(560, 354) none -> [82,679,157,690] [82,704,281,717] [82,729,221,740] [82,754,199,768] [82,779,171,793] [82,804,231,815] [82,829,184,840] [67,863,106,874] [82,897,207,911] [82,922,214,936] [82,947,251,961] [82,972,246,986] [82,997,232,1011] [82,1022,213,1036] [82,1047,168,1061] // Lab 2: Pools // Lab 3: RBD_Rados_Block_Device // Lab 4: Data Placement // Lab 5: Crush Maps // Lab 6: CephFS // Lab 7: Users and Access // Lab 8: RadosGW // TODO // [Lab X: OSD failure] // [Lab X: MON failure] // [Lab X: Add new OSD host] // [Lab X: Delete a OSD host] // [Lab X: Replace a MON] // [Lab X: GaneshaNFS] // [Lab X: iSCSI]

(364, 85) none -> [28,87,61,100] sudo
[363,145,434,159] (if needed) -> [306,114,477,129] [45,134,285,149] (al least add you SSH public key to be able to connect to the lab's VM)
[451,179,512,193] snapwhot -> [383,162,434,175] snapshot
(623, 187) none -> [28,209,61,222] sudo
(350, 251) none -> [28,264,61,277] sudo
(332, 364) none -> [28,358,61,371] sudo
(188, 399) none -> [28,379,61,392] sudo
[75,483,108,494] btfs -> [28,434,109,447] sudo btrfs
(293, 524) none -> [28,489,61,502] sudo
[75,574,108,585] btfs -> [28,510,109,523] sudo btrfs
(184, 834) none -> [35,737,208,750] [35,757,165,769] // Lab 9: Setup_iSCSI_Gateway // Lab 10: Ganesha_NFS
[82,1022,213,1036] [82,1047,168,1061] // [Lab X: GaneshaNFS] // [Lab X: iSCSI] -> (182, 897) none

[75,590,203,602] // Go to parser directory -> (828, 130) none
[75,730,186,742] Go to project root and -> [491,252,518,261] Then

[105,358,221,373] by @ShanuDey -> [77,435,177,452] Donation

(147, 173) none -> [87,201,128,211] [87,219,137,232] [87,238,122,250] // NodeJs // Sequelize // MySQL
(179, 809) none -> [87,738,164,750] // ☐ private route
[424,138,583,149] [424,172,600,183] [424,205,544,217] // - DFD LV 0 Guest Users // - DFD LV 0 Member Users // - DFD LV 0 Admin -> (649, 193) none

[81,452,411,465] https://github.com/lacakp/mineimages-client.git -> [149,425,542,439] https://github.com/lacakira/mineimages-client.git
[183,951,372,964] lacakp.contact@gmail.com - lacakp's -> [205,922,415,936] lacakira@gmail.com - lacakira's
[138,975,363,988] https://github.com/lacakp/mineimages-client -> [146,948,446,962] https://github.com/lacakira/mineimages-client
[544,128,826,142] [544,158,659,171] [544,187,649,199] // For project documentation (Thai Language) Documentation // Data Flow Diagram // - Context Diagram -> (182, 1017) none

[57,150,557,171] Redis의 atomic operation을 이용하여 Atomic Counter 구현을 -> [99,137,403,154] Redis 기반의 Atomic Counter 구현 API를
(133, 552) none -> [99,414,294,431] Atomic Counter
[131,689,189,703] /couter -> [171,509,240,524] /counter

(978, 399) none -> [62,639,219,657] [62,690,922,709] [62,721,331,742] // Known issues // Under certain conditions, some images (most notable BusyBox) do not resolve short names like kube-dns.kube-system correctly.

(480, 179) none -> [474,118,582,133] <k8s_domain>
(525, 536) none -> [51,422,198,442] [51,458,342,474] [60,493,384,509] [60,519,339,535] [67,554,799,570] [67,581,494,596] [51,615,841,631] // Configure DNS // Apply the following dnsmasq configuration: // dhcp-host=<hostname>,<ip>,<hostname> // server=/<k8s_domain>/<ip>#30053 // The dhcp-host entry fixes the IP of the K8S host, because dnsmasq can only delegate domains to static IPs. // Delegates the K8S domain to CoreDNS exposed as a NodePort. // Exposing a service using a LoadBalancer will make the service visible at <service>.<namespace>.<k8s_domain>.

◆ **THE TASK**
Within the material above, find the lines that contain the word "Data"; copy them.

◆ **TASK ANSWER**
(560, 354) none -> [82,679,157,690] [82,704,281,717] [82,729,221,740] [82,754,199,768] [82,779,171,793] [82,804,231,815] [82,829,184,840] [67,863,106,874] [82,897,207,911] [82,922,214,936] [82,947,251,961] [82,972,246,986] [82,997,232,1011] [82,1022,213,1036] [82,1047,168,1061] // Lab 2: Pools // Lab 3: RBD_Rados_Block_Device // Lab 4: Data Placement // Lab 5: Crush Maps // Lab 6: CephFS // Lab 7: Users and Access // Lab 8: RadosGW // TODO // [Lab X: OSD failure] // [Lab X: MON failure] // [Lab X: Add new OSD host] // [Lab X: Delete a OSD host] // [Lab X: Replace a MON] // [Lab X: GaneshaNFS] // [Lab X: iSCSI]
[544,128,826,142] [544,158,659,171] [544,187,649,199] // For project documentation (Thai Language) Documentation // Data Flow Diagram // - Context Diagram -> (182, 1017) none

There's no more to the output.